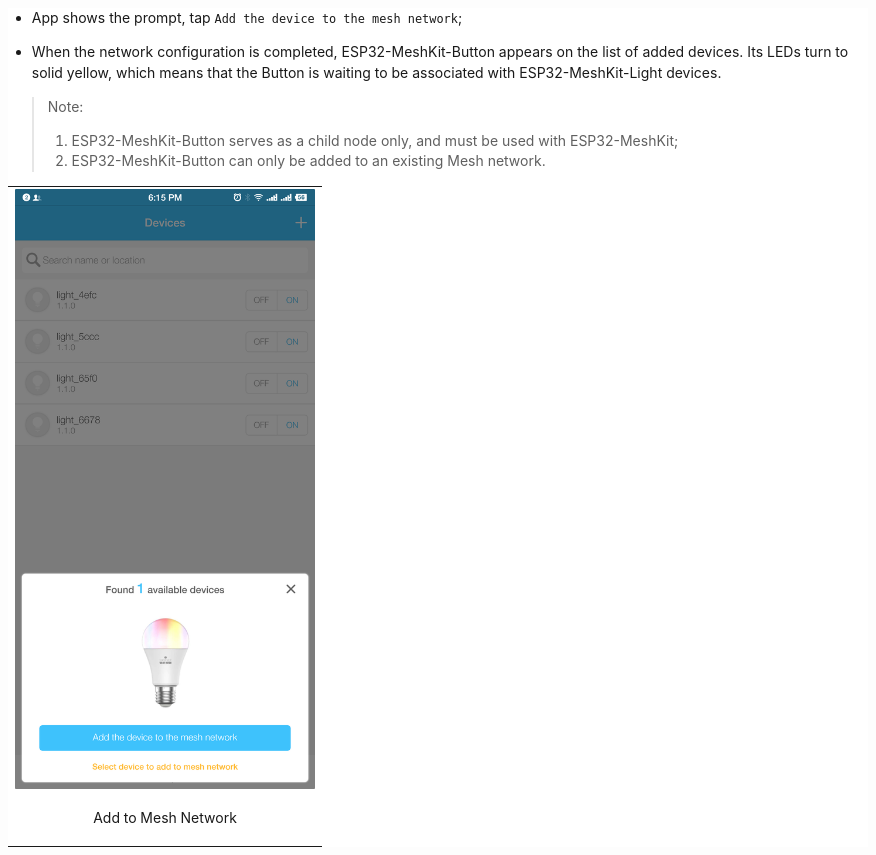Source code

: * App shows the prompt, tap `Add the device to the mesh network`;

* When the network configuration is completed, ESP32-MeshKit-Button appears on the list of added devices. Its LEDs turn to solid yellow, which means that the Button is waiting to be associated with ESP32-MeshKit-Light devices.

> Note:
> 1. ESP32-MeshKit-Button serves as a child node only, and must be used with ESP32-MeshKit;
> 2. ESP32-MeshKit-Button can only be added to an existing Mesh network.

<table>
    <tr>
        <td ><img src="docs/_static/en/discovery_device.png" width="300"><p align=center>Add to Mesh Network</p></td>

.....

Your goal:
Repeat all entries exactly, pictures excluded.

Result below:
Source code

: * App shows the prompt, tap `Add the device to the mesh network`;

* When the network configuration is completed, ESP32-MeshKit-Button appears on the list of added devices. Its LEDs turn to solid yellow, which means that the Button is waiting to be associated with ESP32-MeshKit-Light devices.

> Note:
> 1. ESP32-MeshKit-Button serves as a child node only, and must be used with ESP32-MeshKit;
> 2. ESP32-MeshKit-Button can only be added to an existing Mesh network.

<table>
    <tr>
        <td ><img src="docs/_static/en/discovery_device.png" width="300"><p align=center>Add to Mesh Network</p></td>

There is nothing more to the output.